In contrast to his attractive young wife, Isaac Hirsh was short, fat, and fifty. He had a fringe of grizzled iron-gray hair around a bald head, and a short bristly moustache under his bulbous, red-veined nose. She bent forward to kiss him perfunctorily, then said, “I told you I was going to baby-sit for Liz Marcus. I promised to be over early.”

“You have plenty of time, baby. They don’t start services until after seven, maybe not till quarter past, just before sundown.”

“How would you know?” she said. “You haven’t gone in years.”

“Some things you don’t forget, baby.”

“Well, if you can’t forget it, why don’t you go?”

He shrugged his shoulders and sat down at the table.

“I mean it’s like Christmas, isn’t it? I don’t go to church and we never did much back home, but I always feel I’ve got to celebrate Christmas. When Ma and Pa were alive, I always made a point of trying to get back to South Bend.” She began serving his dinner. “It’s like that, isn’t it?”

He considered. “Yes, for some it’s like that. But for most, it’s like anything religious-a kind of superstition. And I just don’t happen to be superstitious.”

She sat down opposite him and watched him eat. He spoke between mouthfuls. “There are some Jews who let on to be awfully proud of being Jews, although they had nothing to do with it and it certainly wasn’t of their own choosing… And there are some that are sorry they were born Jews. It’s the same feeling really, just turned inside out.” He waved his spoon at her. “Nothing so much resembles a hollow as a swelling. So they do what they can to change it-poor buggers.”

She took the plate away and brought him another.

“If they go out of town, they change their names,” he went on. “If they remain in their hometown, it’s not so easy but they work at it. I’m a Jew, and I’m not proud of it and I’m not sorry for it. I don’t try to hide it, but I don’t glory in it either. It’s what I am because it’s what I was born. It’s just a pigeonhole, a category, and you can make categories any way you like-shift them up or down, one side or the other.”

“I don’t understand.”

“Well, you come from South Bend. Are you proud of it? Do you regret it? You’re a female-”

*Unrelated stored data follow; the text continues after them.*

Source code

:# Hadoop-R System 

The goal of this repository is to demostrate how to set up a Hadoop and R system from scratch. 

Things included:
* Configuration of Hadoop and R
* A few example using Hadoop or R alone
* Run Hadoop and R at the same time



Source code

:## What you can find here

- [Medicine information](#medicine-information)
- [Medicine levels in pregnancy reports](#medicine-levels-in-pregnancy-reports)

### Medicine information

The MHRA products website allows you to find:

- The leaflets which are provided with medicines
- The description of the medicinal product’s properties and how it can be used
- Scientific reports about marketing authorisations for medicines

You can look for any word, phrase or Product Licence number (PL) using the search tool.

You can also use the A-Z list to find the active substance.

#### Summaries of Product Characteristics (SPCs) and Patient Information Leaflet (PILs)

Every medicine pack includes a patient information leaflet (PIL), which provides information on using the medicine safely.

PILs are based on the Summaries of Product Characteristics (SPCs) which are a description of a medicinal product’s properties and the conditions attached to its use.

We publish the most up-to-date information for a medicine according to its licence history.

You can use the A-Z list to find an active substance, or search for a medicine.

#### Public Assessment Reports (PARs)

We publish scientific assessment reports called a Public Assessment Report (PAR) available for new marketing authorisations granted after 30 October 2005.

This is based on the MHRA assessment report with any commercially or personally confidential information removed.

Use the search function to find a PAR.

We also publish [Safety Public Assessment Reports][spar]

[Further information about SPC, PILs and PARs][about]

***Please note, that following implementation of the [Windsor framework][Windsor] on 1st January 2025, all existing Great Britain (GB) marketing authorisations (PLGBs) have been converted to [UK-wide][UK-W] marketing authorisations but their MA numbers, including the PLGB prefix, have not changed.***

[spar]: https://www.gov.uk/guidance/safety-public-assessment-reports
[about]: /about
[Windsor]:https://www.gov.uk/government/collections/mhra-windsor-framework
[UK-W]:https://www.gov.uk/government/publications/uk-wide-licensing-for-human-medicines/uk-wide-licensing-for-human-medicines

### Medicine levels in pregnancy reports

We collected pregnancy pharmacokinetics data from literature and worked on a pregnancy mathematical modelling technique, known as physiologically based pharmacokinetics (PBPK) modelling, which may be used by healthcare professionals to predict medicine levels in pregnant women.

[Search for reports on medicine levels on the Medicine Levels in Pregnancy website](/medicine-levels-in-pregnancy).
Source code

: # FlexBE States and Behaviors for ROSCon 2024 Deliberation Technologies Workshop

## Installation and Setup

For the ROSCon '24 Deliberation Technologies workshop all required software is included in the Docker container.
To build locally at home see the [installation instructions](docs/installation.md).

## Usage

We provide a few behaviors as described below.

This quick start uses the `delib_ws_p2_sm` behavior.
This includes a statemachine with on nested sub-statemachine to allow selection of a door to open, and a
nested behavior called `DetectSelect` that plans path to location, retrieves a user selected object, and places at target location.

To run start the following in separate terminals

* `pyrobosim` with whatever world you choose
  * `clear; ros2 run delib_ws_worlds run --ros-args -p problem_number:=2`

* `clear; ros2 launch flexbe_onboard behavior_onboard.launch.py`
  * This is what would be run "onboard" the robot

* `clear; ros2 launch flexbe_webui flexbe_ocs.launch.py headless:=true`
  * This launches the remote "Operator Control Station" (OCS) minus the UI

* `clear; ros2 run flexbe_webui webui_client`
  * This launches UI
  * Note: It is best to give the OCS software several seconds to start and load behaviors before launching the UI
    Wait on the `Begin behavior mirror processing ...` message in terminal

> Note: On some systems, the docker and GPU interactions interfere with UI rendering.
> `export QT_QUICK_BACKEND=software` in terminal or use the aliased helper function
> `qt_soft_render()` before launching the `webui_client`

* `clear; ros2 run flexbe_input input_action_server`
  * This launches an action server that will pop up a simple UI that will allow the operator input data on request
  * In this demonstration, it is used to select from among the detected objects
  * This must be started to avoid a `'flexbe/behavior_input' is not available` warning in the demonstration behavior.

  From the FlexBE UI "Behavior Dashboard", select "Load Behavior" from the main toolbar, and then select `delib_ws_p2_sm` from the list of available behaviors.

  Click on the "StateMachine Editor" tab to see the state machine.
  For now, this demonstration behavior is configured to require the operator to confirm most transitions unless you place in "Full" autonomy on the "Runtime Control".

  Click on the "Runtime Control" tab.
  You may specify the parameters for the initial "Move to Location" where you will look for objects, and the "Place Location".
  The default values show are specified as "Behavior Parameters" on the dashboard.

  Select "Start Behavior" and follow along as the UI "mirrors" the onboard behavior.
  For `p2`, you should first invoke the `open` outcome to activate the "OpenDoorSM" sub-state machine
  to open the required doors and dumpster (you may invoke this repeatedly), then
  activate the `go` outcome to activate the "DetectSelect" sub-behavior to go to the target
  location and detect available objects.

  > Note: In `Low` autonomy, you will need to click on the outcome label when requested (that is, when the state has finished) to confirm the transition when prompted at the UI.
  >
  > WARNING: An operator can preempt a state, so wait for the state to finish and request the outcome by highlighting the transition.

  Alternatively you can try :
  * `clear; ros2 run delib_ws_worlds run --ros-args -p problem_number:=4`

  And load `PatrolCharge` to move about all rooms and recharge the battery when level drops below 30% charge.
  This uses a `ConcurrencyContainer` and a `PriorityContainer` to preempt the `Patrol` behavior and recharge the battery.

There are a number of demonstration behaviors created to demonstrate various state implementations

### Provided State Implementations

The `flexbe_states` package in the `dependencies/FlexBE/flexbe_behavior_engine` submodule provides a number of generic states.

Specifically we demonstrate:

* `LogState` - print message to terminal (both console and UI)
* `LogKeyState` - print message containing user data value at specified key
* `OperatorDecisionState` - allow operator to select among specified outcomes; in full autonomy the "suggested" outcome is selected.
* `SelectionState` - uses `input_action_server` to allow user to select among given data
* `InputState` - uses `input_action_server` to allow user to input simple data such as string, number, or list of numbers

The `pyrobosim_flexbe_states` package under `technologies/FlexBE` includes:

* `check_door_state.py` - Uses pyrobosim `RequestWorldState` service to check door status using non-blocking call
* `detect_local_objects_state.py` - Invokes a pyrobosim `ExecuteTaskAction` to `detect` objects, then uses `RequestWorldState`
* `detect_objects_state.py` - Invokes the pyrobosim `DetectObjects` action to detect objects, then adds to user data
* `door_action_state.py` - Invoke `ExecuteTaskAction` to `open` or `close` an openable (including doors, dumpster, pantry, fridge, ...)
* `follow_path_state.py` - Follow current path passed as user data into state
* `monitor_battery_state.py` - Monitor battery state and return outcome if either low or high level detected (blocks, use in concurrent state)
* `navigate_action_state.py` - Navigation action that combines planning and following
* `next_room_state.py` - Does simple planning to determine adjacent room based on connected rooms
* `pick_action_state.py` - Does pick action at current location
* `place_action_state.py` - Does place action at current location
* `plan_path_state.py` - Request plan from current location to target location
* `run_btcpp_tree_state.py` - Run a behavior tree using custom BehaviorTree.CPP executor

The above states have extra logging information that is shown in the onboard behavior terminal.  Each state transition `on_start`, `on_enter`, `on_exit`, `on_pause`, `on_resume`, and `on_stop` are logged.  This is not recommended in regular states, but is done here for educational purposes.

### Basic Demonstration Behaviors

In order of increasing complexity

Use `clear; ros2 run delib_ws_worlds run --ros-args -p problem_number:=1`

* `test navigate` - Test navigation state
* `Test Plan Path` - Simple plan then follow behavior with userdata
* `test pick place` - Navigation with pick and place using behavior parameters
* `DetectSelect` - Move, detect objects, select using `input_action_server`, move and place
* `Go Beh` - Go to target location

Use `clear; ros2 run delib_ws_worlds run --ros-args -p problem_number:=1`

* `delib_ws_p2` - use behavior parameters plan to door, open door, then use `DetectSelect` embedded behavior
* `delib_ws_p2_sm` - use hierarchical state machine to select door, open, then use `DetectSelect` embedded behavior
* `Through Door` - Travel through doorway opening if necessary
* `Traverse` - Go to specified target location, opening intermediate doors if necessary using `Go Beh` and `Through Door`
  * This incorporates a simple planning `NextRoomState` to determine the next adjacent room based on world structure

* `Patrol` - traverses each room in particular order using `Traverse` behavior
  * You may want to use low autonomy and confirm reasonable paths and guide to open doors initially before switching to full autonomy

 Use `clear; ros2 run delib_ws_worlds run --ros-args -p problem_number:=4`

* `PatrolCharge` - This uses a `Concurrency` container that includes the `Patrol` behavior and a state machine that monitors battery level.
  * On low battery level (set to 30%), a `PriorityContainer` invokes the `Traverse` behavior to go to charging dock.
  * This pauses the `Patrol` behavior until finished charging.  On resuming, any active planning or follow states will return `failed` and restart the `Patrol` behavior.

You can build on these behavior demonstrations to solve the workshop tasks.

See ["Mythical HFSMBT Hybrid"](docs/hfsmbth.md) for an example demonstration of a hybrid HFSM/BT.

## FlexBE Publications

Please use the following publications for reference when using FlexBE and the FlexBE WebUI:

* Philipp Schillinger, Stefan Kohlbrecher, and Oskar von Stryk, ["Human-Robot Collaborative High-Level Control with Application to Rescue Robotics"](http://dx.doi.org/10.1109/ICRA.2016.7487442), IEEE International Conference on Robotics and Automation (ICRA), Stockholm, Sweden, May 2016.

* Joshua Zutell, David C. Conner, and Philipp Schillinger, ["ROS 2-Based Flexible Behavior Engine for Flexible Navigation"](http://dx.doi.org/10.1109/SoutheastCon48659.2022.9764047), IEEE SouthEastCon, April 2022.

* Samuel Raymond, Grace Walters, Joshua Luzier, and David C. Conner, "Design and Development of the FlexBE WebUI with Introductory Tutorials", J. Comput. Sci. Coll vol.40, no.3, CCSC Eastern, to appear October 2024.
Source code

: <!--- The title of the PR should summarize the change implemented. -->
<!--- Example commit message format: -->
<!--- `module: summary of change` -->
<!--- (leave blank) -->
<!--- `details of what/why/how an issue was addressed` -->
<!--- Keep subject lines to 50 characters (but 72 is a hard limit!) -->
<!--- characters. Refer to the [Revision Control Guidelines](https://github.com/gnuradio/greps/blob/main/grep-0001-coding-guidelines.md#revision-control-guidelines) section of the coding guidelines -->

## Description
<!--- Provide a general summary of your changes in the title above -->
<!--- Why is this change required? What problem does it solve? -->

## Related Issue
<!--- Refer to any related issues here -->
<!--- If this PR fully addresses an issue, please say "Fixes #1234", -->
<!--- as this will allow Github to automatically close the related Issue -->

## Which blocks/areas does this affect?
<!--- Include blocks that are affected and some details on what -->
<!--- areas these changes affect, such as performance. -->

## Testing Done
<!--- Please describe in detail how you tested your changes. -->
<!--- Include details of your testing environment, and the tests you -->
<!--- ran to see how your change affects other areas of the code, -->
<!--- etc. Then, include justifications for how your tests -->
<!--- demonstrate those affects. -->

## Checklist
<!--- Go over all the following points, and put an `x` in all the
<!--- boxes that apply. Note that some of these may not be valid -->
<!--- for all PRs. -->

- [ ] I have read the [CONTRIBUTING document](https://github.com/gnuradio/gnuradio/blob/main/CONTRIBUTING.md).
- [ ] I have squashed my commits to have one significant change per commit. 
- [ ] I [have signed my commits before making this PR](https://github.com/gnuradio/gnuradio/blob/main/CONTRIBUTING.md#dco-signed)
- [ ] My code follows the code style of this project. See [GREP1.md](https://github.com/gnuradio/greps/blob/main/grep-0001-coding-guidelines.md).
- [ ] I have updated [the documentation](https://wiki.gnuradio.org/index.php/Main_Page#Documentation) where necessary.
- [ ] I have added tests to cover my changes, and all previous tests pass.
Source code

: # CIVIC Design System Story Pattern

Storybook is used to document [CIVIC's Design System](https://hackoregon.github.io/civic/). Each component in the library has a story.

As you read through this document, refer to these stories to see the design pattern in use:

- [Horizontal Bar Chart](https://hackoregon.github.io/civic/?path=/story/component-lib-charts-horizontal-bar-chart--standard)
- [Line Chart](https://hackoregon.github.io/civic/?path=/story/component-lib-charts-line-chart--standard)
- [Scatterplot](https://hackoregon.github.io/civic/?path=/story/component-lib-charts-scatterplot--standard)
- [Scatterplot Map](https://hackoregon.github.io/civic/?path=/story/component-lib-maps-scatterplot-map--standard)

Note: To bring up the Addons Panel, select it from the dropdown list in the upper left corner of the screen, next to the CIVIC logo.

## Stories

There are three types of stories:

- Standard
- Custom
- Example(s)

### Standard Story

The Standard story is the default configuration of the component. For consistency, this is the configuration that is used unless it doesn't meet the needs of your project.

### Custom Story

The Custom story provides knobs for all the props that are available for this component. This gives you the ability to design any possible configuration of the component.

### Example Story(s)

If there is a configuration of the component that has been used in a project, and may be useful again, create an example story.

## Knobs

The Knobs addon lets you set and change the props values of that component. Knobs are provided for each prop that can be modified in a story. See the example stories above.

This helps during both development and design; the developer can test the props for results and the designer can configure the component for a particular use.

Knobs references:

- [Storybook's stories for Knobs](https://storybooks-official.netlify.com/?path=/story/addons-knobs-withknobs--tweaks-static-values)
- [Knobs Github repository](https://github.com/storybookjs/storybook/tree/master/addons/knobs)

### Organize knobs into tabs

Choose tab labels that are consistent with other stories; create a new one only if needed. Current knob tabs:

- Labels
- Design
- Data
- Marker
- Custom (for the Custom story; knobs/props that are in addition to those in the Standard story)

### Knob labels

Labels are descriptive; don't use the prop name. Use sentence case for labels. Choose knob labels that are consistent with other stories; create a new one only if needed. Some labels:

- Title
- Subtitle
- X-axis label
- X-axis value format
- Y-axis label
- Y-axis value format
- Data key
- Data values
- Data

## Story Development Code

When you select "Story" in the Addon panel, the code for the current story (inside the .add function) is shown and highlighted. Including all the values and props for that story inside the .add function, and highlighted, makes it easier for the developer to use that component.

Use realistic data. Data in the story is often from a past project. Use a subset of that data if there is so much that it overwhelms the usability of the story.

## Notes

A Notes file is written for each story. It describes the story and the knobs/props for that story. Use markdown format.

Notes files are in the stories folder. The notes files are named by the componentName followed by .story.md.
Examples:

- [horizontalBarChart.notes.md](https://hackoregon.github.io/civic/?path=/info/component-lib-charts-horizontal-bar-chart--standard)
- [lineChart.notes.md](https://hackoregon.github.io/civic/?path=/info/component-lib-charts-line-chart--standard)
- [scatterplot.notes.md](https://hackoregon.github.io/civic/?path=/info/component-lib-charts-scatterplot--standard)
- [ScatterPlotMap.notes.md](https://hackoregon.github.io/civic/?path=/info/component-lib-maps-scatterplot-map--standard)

“There have been times when I’ve been sorry for that, I can tell you.”

He nodded. “All right, maybe I’ve been sorry a couple of times. It’s only human.” He grew reflective. “At that, I guess I’ve been lucky. In science it doesn’t matter so much. If I had gone into business or one of the professions like medicine where a lot of doors are closed to you if you’re Jewish, maybe I would have regretted it more and then I might have tried to do something about it-hide it, or gone the other way. But in my field, in math research, it’s no particular liability. In fact, some people even think we’ve got a special knack; it gives us an edge, like an Italian looking for a job with an opera company.”

“My, aren’t we getting philosophical.”

“Maybe. Fact is I’m bushed. That can make a man philosophical-just being tired.”

“Has Sykes been bearing down on you?” she asked, at once sympathetic. “He called you, by the way.”

“Sykes? When did he call?”

“About ten or fifteen minutes before you got home. He wanted you to call him back.”

“All right.”

“Aren’t you going to call him?”

“No, I’ll run up later and see him at the lab. That’s probably what he wanted.”

“But you’re tired,” she protested, “and it’s your holiday too.”

“Oh, Sykes knows I don’t go to the synagogue. The old man has been chewing him out so naturally he’s on my tail.”

“Is something wrong, Ike?” she asked anxiously.

He shrugged his shoulders. “The usual headaches. You get an idea and it looks good. So you work on it and work on it, and then it turns out sour.”

“That happens all the time in research, doesn’t it?”

“Sure, and for the boys in pure research at the universities, it doesn’t make any difference. But with us, where we’re working for industry, and you’ve got to charge the customer, it can become a little sticky. This job was for Goraltronics, and they’re not easy people to work for at any time. Right now, for some reason, they seem jumpier than ever, and it rubs off on everyone else down the line. Well, let the big boys worry, I’m just one of the peasants. I do my work and draw my pay.”